=== PROBLEM TO SOLVE ===
If the records below hold pictures, omit them, and print exactly the lines from the first line through the line containing "at least refuses", inclusive.

────────────────────────────────────────

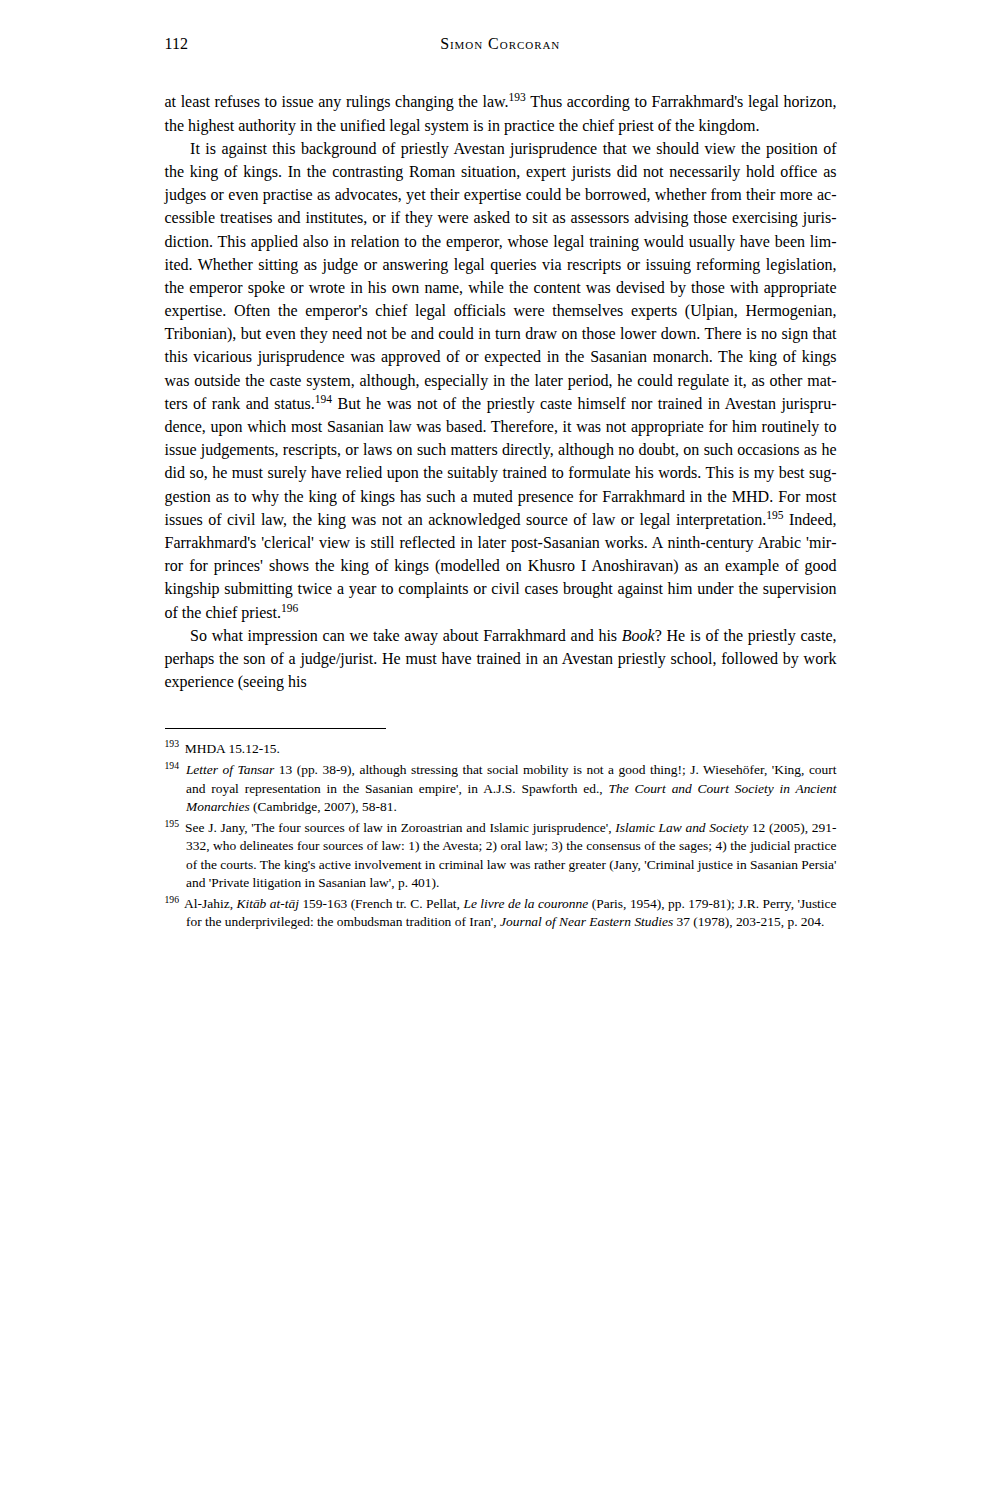112 Simon Corcoran
at least refuses to issue any rulings changing the law.193 Thus according to Farrakhmard's legal horizon, the highest authority in the unified legal system is in practice the chief priest of the kingdom.
It is against this background of priestly Avestan jurisprudence that we should view the position of the king of kings. In the contrasting Roman situation, expert jurists did not necessarily hold office as judges or even practise as advocates, yet their expertise could be borrowed, whether from their more accessible treatises and institutes, or if they were asked to sit as assessors advising those exercising jurisdiction. This applied also in relation to the emperor, whose legal training would usually have been limited. Whether sitting as judge or answering legal queries via rescripts or issuing reforming legislation, the emperor spoke or wrote in his own name, while the content was devised by those with appropriate expertise. Often the emperor's chief legal officials were themselves experts (Ulpian, Hermogenian, Tribonian), but even they need not be and could in turn draw on those lower down. There is no sign that this vicarious jurisprudence was approved of or expected in the Sasanian monarch. The king of kings was outside the caste system, although, especially in the later period, he could regulate it, as other matters of rank and status.194 But he was not of the priestly caste himself nor trained in Avestan jurisprudence, upon which most Sasanian law was based. Therefore, it was not appropriate for him routinely to issue judgements, rescripts, or laws on such matters directly, although no doubt, on such occasions as he did so, he must surely have relied upon the suitably trained to formulate his words. This is my best suggestion as to why the king of kings has such a muted presence for Farrakhmard in the MHD. For most issues of civil law, the king was not an acknowledged source of law or legal interpretation.195 Indeed, Farrakhmard's 'clerical' view is still reflected in later post-Sasanian works. A ninth-century Arabic 'mirror for princes' shows the king of kings (modelled on Khusro I Anoshiravan) as an example of good kingship submitting twice a year to complaints or civil cases brought against him under the supervision of the chief priest.196
So what impression can we take away about Farrakhmard and his Book? He is of the priestly caste, perhaps the son of a judge/jurist. He must have trained in an Avestan priestly school, followed by work experience (seeing his
193 MHDA 15.12-15.
194 Letter of Tansar 13 (pp. 38-9), although stressing that social mobility is not a good thing!; J. Wiesehöfer, 'King, court and royal representation in the Sasanian empire', in A.J.S. Spawforth ed., The Court and Court Society in Ancient Monarchies (Cambridge, 2007), 58-81.
195 See J. Jany, 'The four sources of law in Zoroastrian and Islamic jurisprudence', Islamic Law and Society 12 (2005), 291-332, who delineates four sources of law: 1) the Avesta; 2) oral law; 3) the consensus of the sages; 4) the judicial practice of the courts. The king's active involvement in criminal law was rather greater (Jany, 'Criminal justice in Sasanian Persia' and 'Private litigation in Sasanian law', p. 401).
196 Al-Jahiz, Kitāb at-tāj 159-163 (French tr. C. Pellat, Le livre de la couronne (Paris, 1954), pp. 179-81); J.R. Perry, 'Justice for the underprivileged: the ombudsman tradition of Iran', Journal of Near Eastern Studies 37 (1978), 203-215, p. 204.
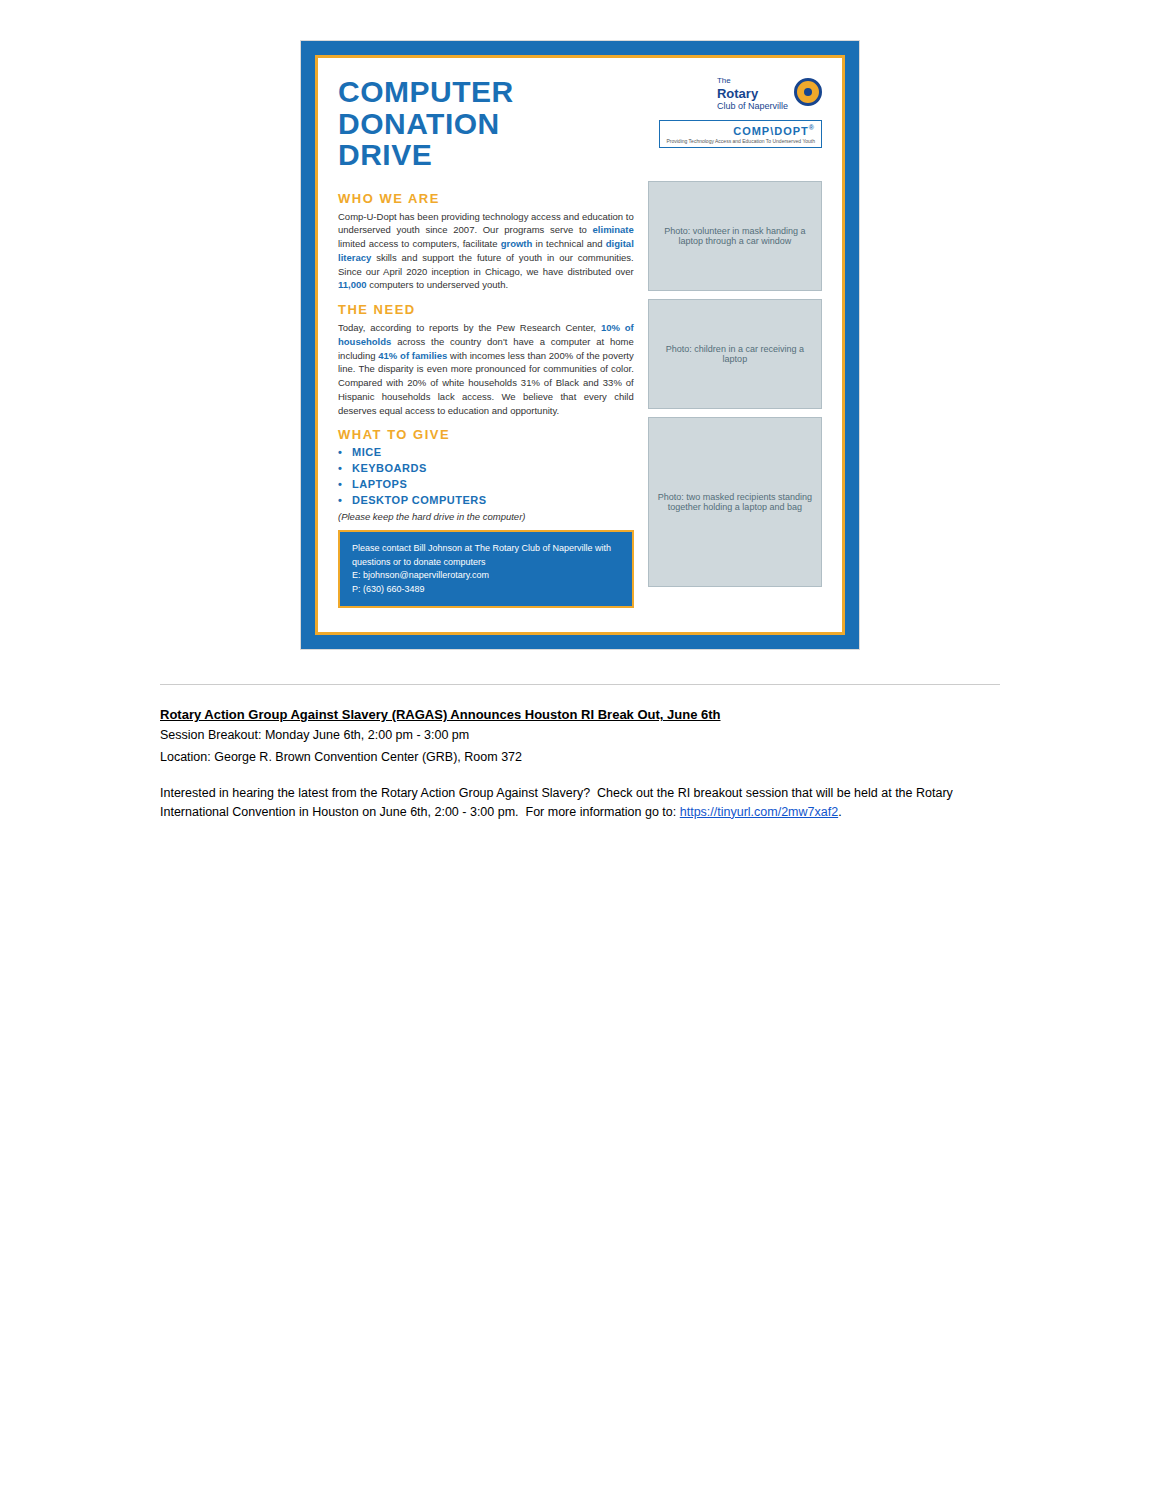COMPUTER
DONATION DRIVE
The Rotary Club of Naperville
COMP\DOPT® Providing Technology Access and Education To Underserved Youth
Who We Are
Comp-U-Dopt has been providing technology access and education to underserved youth since 2007. Our programs serve to eliminate limited access to computers, facilitate growth in technical and digital literacy skills and support the future of youth in our communities. Since our April 2020 inception in Chicago, we have distributed over 11,000 computers to underserved youth.
The Need
Today, according to reports by the Pew Research Center, 10% of households across the country don't have a computer at home including 41% of families with incomes less than 200% of the poverty line. The disparity is even more pronounced for communities of color. Compared with 20% of white households 31% of Black and 33% of Hispanic households lack access. We believe that every child deserves equal access to education and opportunity.
What To Give
MICE
KEYBOARDS
LAPTOPS
DESKTOP COMPUTERS
(Please keep the hard drive in the computer)
Please contact Bill Johnson at The Rotary Club of Naperville with questions or to donate computers E: bjohnson@napervillerotary.com P: (630) 660-3489
Photo: volunteer in mask handing a laptop through a car window
Photo: children in a car receiving a laptop
Photo: two masked recipients standing together holding a laptop and bag
Rotary Action Group Against Slavery (RAGAS) Announces Houston RI Break Out, June 6th
Session Breakout: Monday June 6th, 2:00 pm - 3:00 pm
Location: George R. Brown Convention Center (GRB), Room 372
Interested in hearing the latest from the Rotary Action Group Against Slavery? Check out the RI breakout session that will be held at the Rotary International Convention in Houston on June 6th, 2:00 - 3:00 pm. For more information go to: https://tinyurl.com/2mw7xaf2.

────────────────────────────────────────

=== RESULT ===
112 Simon Corcoran
at least refuses to issue any rulings changing the law.193 Thus according to Farrakhmard's legal horizon, the highest authority in the unified legal system is in practice the chief priest of the kingdom.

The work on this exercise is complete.